Of course, two starts would normally not be enough to indict a pitcher, but in Hughes' case, we've seen all of this before. High pitch counts, short outings and extra base-hits have dogged the starting career of the one-time first round draft pick.

Perhaps serving to illustrate Hughes' lack of effectiveness and his tenuous hold on a rotation spot, Yankee rookie David Phelps cleaned up his mess in the latest start against the Angels, looking like an able replacement if need be. In relief of Hughes, Phelps tossed 5.1 masterful innings, allowing only one run on one hit and two walks while striking out four.

Phelps is not the immediate threat to Hughes' status as a starter however.

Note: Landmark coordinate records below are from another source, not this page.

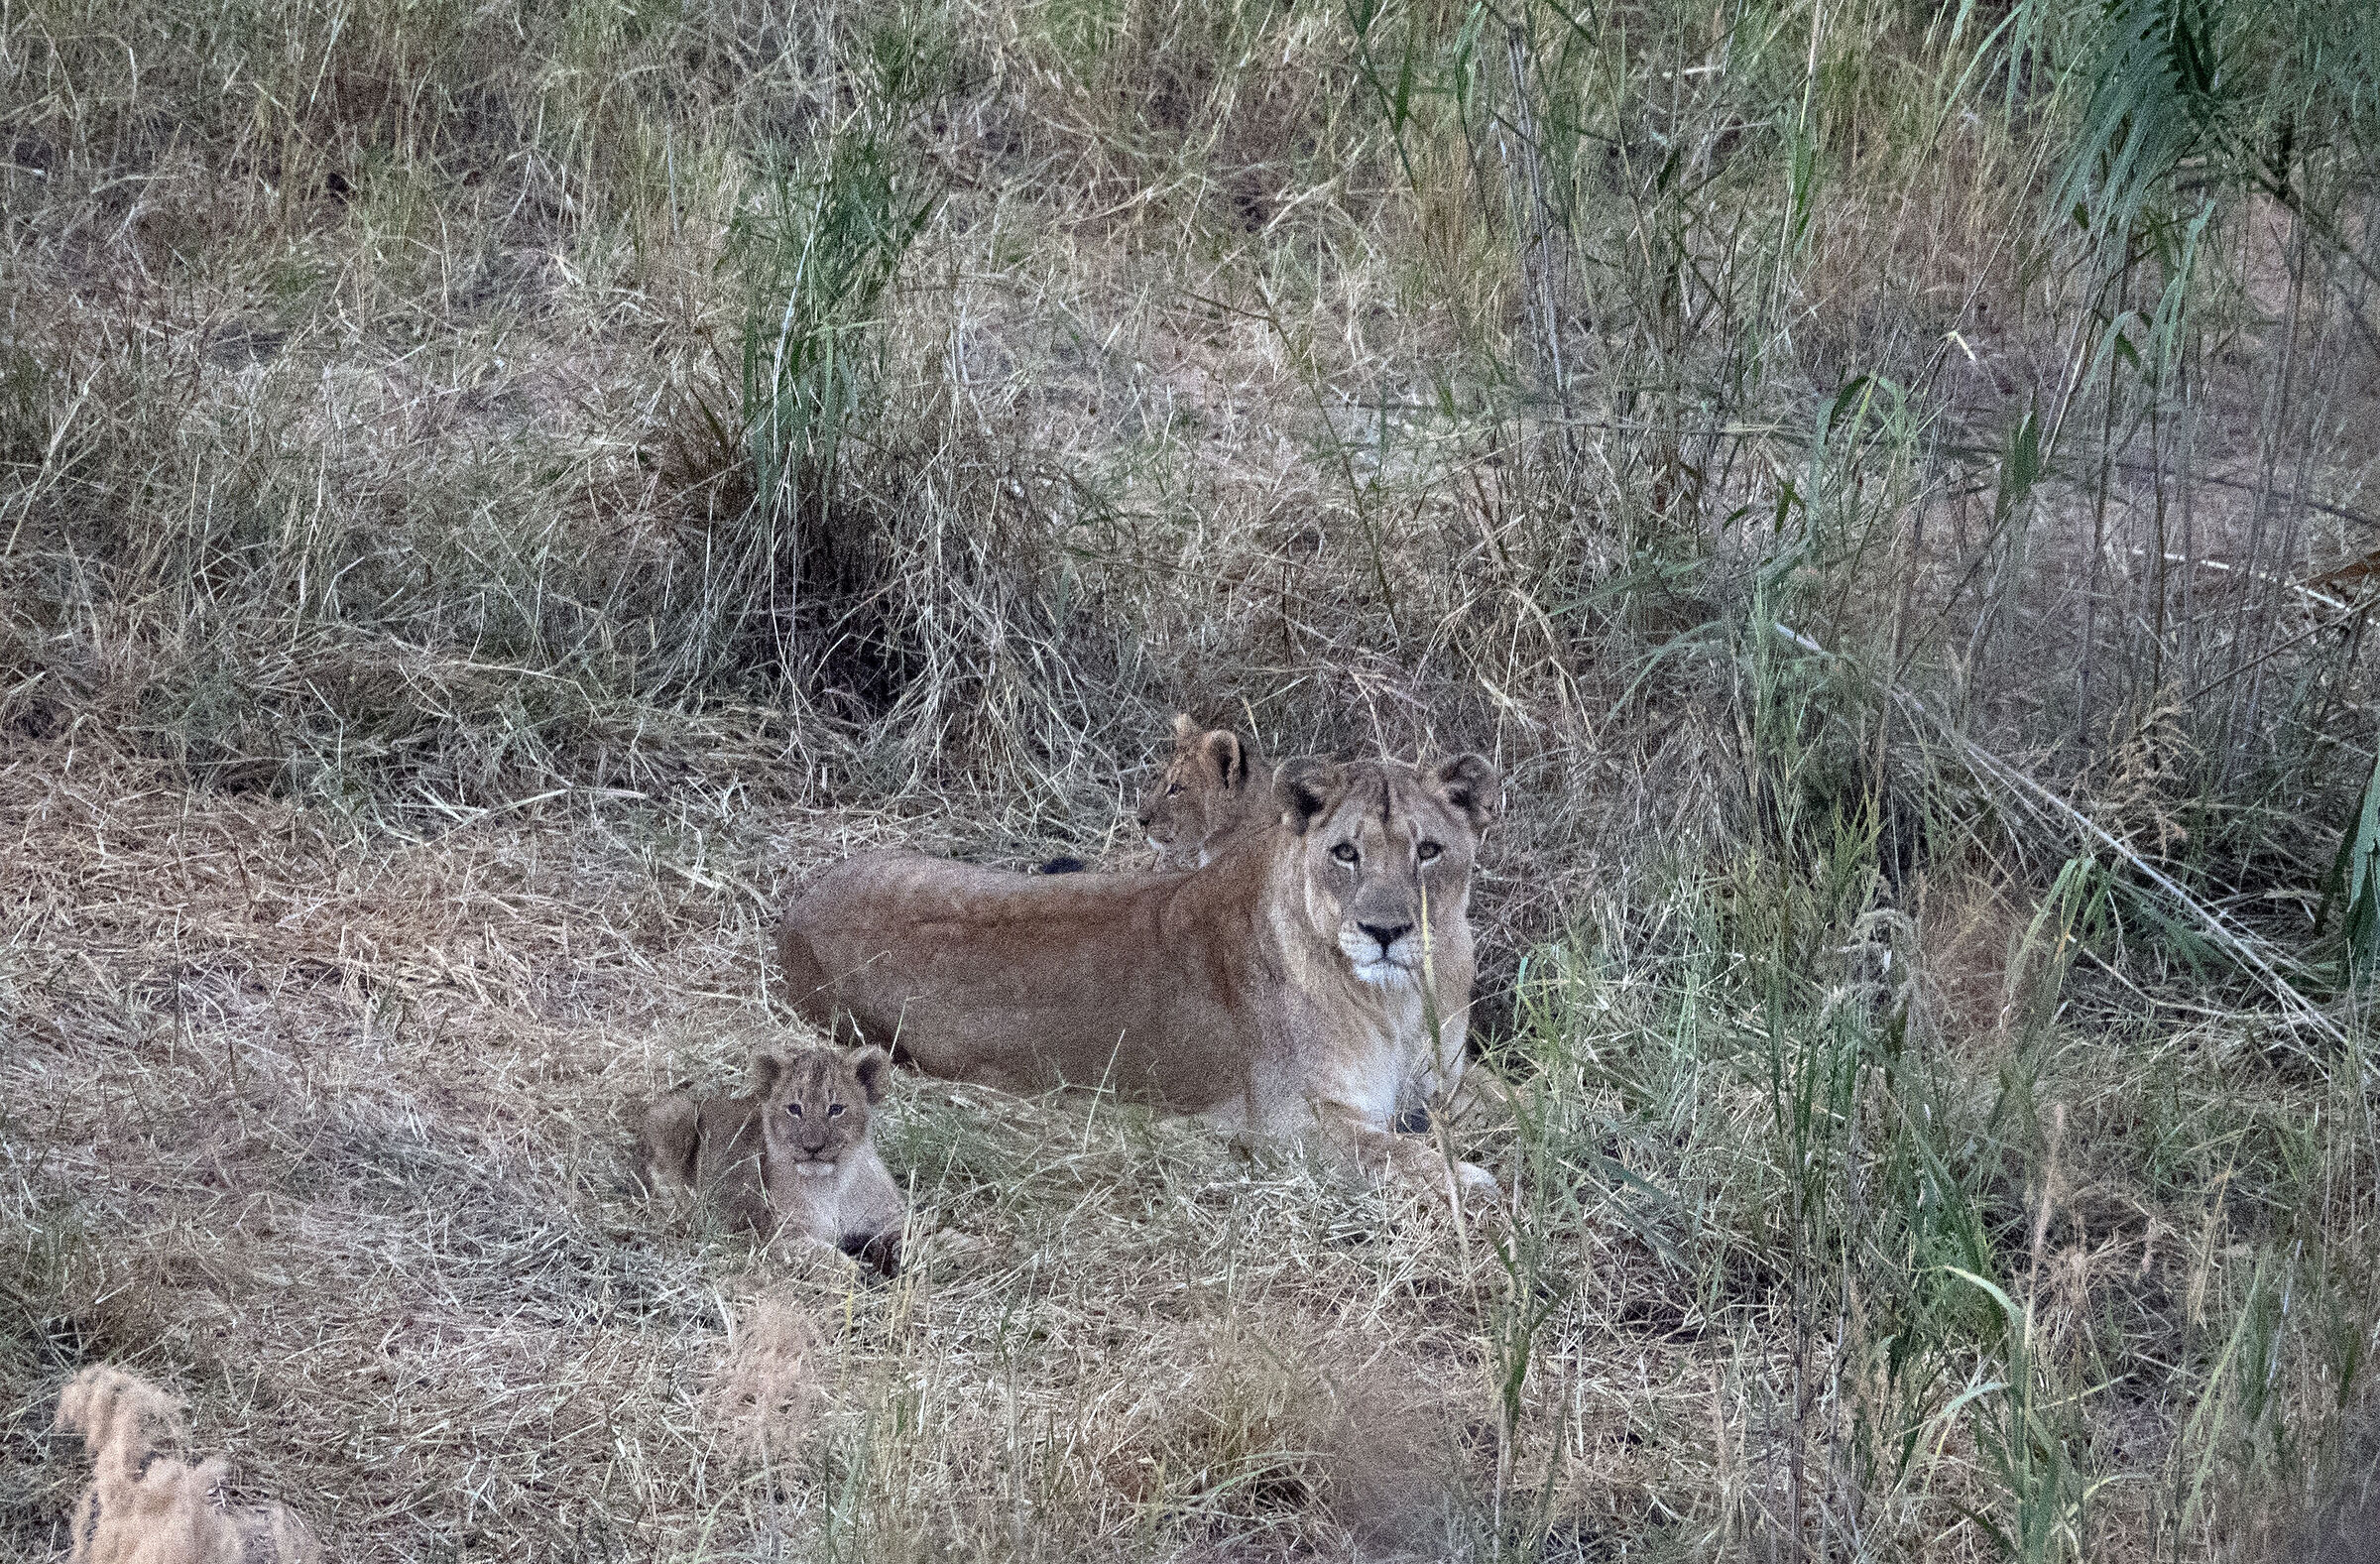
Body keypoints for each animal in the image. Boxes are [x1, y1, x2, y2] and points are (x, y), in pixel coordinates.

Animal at [636, 1045, 905, 1275]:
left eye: (836, 1109)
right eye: (794, 1109)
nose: (812, 1147)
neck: (832, 1183)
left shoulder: (890, 1215)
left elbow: (908, 1235)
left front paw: (898, 1258)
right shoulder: (780, 1237)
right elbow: (824, 1257)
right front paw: (853, 1271)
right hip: (673, 1114)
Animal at [777, 754, 1503, 1204]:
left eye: (1428, 850)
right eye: (1346, 852)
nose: (1386, 931)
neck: (1401, 999)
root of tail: (795, 906)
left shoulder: (1448, 1079)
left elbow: (1511, 1097)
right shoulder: (1290, 1126)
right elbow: (1399, 1156)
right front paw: (1476, 1181)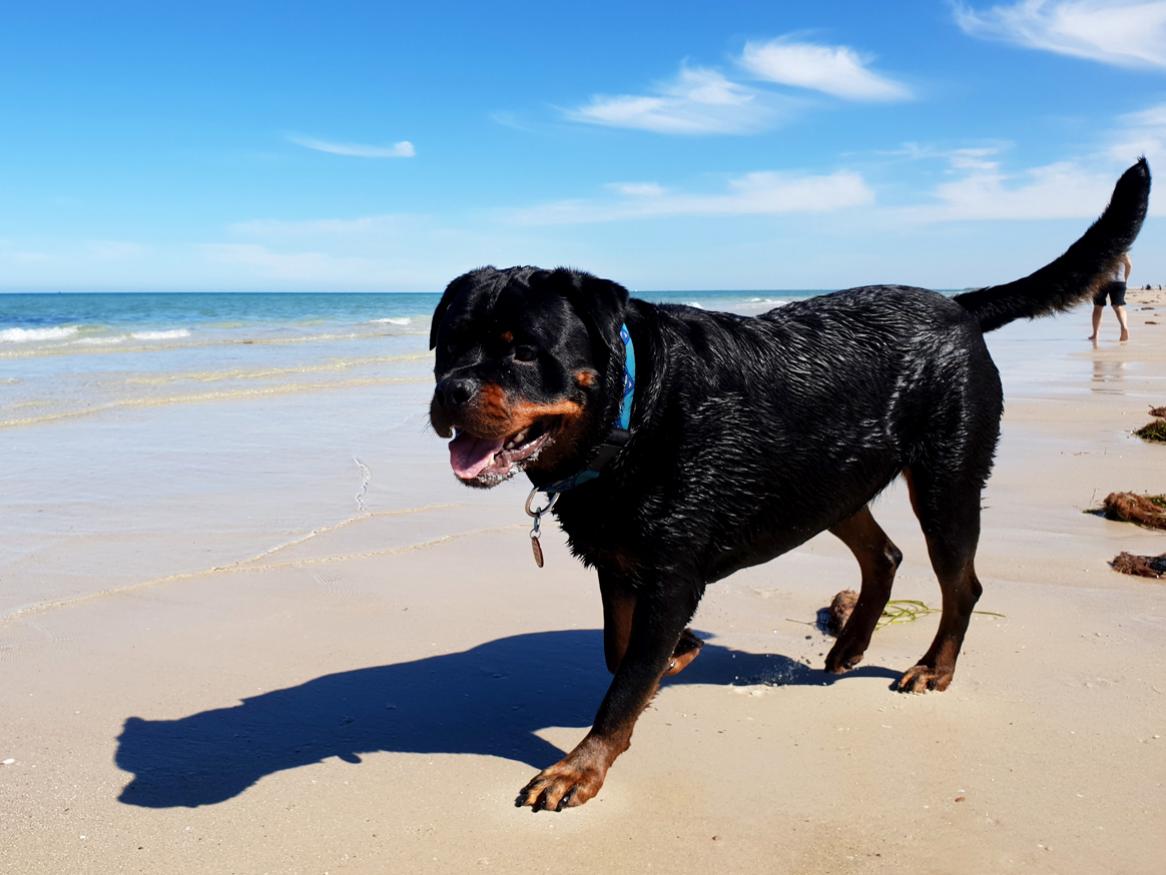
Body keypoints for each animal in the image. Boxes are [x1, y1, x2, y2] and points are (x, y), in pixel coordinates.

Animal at [426, 159, 1147, 816]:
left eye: (524, 351)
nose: (451, 390)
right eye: (447, 347)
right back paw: (851, 643)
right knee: (883, 554)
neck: (630, 416)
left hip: (944, 479)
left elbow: (624, 678)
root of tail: (956, 305)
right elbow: (616, 649)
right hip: (826, 479)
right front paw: (675, 659)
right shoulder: (617, 556)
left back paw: (934, 666)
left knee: (960, 582)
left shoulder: (669, 572)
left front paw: (582, 764)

The aforementioned return of Pineda, whom the Yankees' acquired for elite prospect Jesus Montero, will undoubtedly get a shot to start once he is deemed fit. Also, Andy Pettitte did not come out of retirement to pitch out of the bullpen. If he is anything like the the pitcher we are familiar with, he is virtually guaranteed a rotation spot.

The point is, Hughes needs to rattle off a string of impressive outings, beginning with his next start, which will likely be against the Red Sox next weekend.

With the impending arrival of two talented starters, both Hughes and Freddy Garcia will be looking over their shoulders quite a bit over the coming weeks.

Garcia is a veteran journeyman, only signed through this year with the Yankees. Hughes however, is a former first round pick by the club and they are the only organization he's ever known. It is highly likely that he would like that relationship to continue beyond his current contract, but there is nothing guaranteed based upon his track record.

With only a successful 2009 stint as a reliever, and a stellar half of 2010 as a starter on his resume, the Yankees very well could cut their losses and let him move on once his free agency arrives following next season.

If Phil Hughes expects to remain in the 2012 rotation and with the Yankees beyond 2013, he must give the club reason to afford him those opportunities...beginning immediately.